Return all lines from the listing below that include the word "Lavaderos".

* * * *

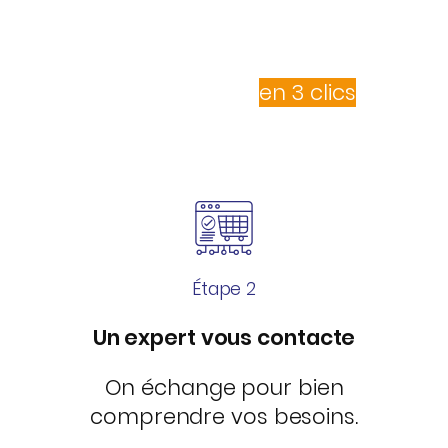
en rejoignant notre centrale d’achats !
Votre adhésion
en 3 clics
Étape 2
Un expert vous contacte
On échange pour bien
comprendre vos besoins.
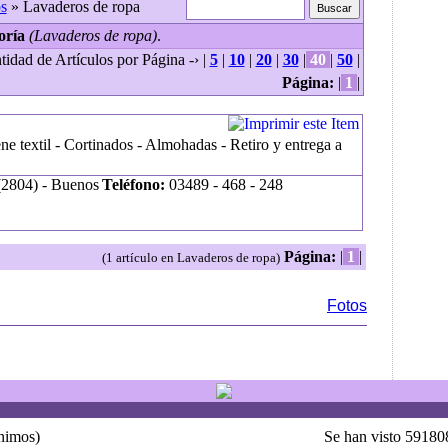
s
» Lavaderos de ropa
oría
(Lavaderos de ropa)
.
tidad de Artículos por Página -› |
5
|
10
|
20
|
30
|
40
|
50
|
Página:
|
1
|
ene textil - Cortinados - Almohadas - Retiro y entrega a
2804) - Buenos
Teléfono:
03489 - 468 - 248
Página:
|
1
|
(1 artículo en Lavaderos de ropa)
Fotos
ónimos)
Se han visto 59180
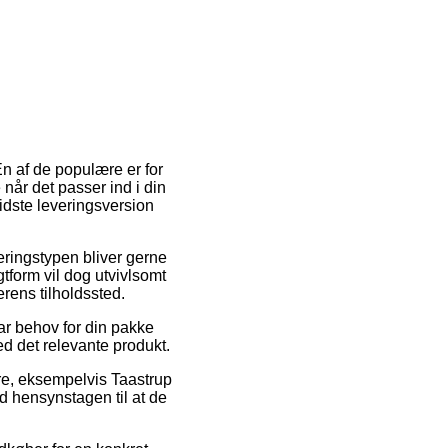
En af de populære er for
e når det passer ind i din
idste leveringsversion
veringstypen bliver gerne
gtform vil dog utvivlsomt
rens tilholdssted.
ar behov for din pakke
d det relevante produkt.
re, eksempelvis Taastrup
d hensynstagen til at de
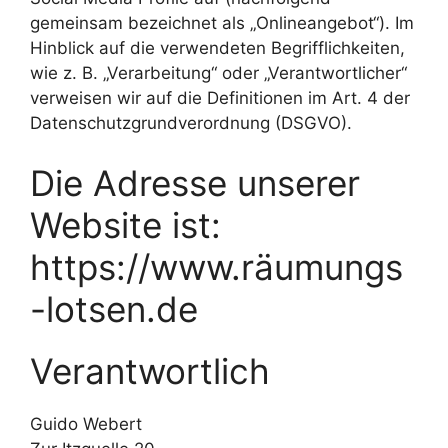
gemeinsam bezeichnet als „Onlineangebot“). Im
Hinblick auf die verwendeten Begrifflichkeiten,
wie z. B. „Verarbeitung“ oder „Verantwortlicher“
verweisen wir auf die Definitionen im Art. 4 der
Datenschutzgrundverordnung (DSGVO).
Die Adresse unserer
Website ist:
https://www.räumungs
-lotsen.de
Verantwortlich
Guido Webert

* * * *

→ Exercise output
» Lavaderos de ropa
(Lavaderos de ropa)
(1 artículo en Lavaderos de ropa)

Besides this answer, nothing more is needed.